EXCERPTED PASSAGE:

⟨

1. Around the country at coffee tables and desks of diverse sizes and finishes there sit, together and apart, a collective of young men smoking. And as they smoke the inside of their houses distantly oboe like seashells, the sound rolling in and out rythmically. Of course, it is only the blood in their ears, as with the seashells, but it sounds like the sea. One of them wrote on a sheet of paper, "It is the sea."
And cigarette paper is a metaphor: dry like driftwood. And cigarette filters are metonyms: the cigarette butts already smoked poking out of the sand, cigarette butts as chimneys on the sand suburbiae of children without imaginations. And the smoke is somehow really itself, a hot dirty wind. And their coffee tables and desks are placed somehow at the shore; their toes, not yet socked and maybe not to be socked until next time they need to go to work, burrow in piles of loose papers as if in sand. Paper as sand is always the crushed shells kind, dishes as sand is always the lava rock kind, laundry as sand is always sand like pulverized stone.
And they are watching the television like the ocean, the whoosh and wheesh of the blood in their ears washing back and forth, a gentle working surprisingly like thought. They watch, together and apart, for real ships to arrive on a poorly imagined shore.
2. The Kabbalah Centre (and I present the Rav Philip Berg as a synecdoche for the Centre) claims to have broken the mystery of chronology by drawing a picture of a great hotel building. The image is scrawled in the impossible flatness of Flash animation, somehow flat even against the white paper of the internet, a building crafted in the opposite of origami. The lower floors, the Rav explains, are the past, and the upper floors are the future. A lighted window somewhere in the middle is where I am. The building having something like thirty floors in this parable, maybe I am on floor seven or eight. Look, he exclaims, all of it is right there at once, always existing together. The past never leaves, he shouts, it is always right here, acting on us in surprising ways.
But his ommissions add up to a lie. Why, Rav Berg, does the building have a ground floor at all or a roof? You believe in reincarnation, and I believe an nonfinite present, and most of your readers believe in something smoky and neverending. None of us believe that a year moves us a single step toward such a low roof. But we move, don't we? We climb steadily up the structure of this bottomless and topless building in ways not described at all by serial residence on discrete floors. We are trapped in an elevator, Rav Berg, and you know why. We move through this endless time always in the same place with respect to ourselves, and always in the endless middle with respect to the structure. We never stop moving to find our bed and sit down, we can never pull the plastic off of our little cups or drink our grainy coffee, forever moving up.

⟩

REQUIREMENT: In the excerpted passage, what do the lower floors of the Kabbalah Centre's hotel building picture represent?

INFORMATION SHOWN:
⟨

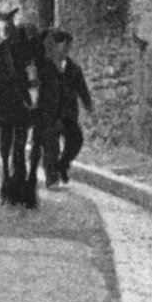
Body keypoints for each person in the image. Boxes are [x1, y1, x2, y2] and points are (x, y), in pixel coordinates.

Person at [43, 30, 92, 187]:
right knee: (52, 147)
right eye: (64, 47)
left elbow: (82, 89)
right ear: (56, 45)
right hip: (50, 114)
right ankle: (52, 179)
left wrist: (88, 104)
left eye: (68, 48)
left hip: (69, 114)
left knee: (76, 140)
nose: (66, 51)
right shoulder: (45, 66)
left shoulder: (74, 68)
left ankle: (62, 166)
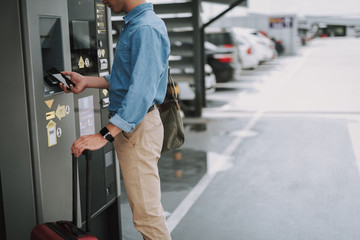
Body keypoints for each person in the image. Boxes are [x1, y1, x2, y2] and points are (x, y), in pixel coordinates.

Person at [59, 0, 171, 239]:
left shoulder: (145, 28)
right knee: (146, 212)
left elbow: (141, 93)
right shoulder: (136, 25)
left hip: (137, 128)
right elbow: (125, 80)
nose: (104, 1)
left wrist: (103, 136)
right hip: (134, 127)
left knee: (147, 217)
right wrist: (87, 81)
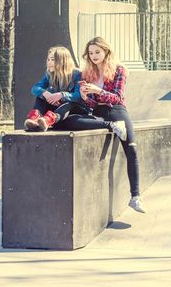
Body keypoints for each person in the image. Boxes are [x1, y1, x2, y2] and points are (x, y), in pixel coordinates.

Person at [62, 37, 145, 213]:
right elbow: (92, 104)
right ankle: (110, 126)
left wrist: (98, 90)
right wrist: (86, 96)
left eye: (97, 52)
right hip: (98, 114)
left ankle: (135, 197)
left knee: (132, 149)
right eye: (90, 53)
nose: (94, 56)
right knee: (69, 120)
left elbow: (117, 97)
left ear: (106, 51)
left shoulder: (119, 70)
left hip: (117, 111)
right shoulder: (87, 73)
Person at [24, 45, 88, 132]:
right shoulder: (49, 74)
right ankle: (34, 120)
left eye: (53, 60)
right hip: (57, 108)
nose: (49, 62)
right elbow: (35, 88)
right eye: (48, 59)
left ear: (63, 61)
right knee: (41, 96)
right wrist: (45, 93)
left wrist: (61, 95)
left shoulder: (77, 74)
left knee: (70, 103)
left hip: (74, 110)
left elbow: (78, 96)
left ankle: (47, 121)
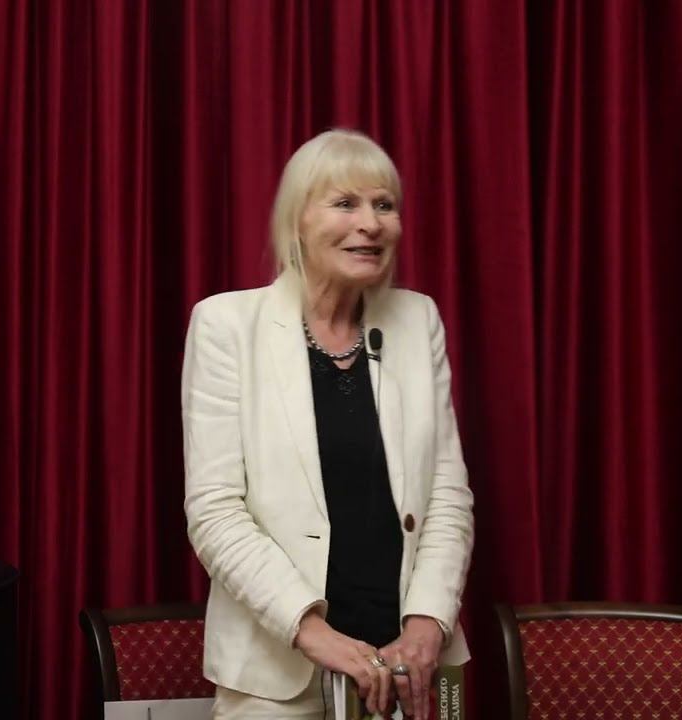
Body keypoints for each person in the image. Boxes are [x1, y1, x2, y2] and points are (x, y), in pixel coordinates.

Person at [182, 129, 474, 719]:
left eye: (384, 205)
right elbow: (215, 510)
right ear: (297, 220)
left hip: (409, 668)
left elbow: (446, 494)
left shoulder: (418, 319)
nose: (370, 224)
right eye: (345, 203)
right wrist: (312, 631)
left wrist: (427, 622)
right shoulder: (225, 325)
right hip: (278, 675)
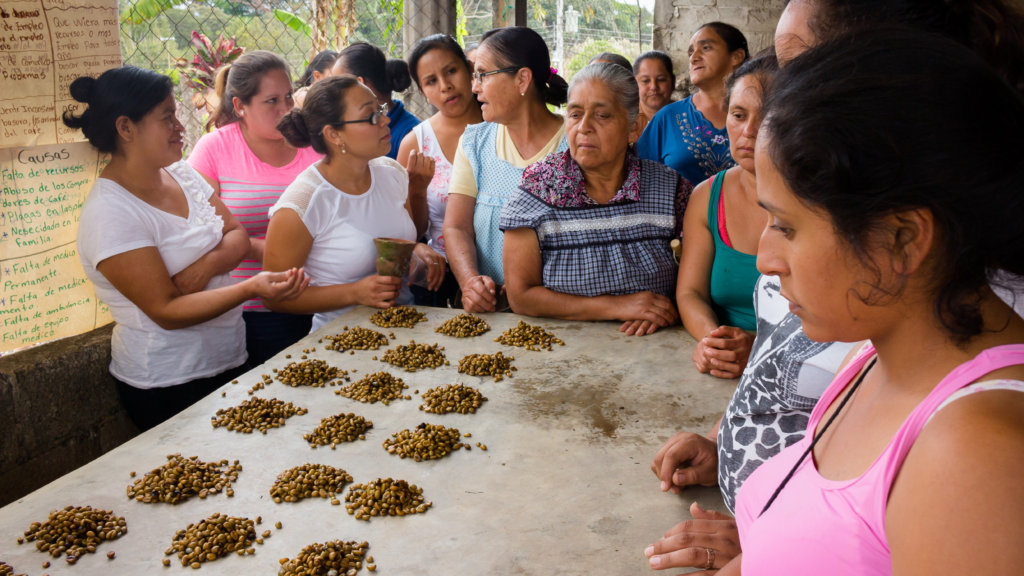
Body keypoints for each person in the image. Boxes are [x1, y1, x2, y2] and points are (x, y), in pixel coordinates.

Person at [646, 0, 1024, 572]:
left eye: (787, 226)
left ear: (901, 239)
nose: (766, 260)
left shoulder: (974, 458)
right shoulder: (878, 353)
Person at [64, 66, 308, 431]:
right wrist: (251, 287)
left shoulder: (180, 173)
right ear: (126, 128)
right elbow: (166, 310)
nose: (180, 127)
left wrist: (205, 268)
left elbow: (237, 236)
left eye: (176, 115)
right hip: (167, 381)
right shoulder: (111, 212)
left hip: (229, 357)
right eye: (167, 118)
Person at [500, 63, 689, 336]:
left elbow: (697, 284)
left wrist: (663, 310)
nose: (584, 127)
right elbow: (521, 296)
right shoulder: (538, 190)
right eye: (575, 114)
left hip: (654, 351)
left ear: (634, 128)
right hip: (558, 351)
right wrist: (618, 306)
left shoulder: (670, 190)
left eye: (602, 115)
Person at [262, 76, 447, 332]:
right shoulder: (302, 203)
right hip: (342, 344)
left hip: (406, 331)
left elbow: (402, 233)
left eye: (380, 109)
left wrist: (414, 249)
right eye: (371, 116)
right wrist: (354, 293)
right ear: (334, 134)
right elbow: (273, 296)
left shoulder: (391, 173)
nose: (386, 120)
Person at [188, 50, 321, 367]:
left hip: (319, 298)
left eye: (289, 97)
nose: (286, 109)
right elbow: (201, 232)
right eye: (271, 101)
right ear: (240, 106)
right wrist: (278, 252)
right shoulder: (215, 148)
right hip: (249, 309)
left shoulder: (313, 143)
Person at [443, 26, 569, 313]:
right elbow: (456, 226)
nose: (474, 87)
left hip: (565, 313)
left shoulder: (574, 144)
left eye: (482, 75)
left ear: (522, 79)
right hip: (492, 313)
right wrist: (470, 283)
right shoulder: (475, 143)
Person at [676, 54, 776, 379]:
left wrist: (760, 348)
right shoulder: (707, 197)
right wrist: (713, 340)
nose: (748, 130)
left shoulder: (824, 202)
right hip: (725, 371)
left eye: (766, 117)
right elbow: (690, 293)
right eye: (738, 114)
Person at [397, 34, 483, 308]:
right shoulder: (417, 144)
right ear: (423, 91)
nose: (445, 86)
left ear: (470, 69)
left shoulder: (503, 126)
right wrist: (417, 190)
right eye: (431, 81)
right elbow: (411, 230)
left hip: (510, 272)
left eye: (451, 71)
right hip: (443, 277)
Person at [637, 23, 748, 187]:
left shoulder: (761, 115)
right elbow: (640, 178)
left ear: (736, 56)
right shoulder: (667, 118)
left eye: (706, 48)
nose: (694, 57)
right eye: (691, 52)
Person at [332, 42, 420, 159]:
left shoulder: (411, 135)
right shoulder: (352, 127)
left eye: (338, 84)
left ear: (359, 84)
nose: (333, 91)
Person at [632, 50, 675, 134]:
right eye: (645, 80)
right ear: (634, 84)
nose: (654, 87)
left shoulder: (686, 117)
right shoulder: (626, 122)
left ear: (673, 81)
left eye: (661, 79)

⟩

SOLVED EXERCISE: The past.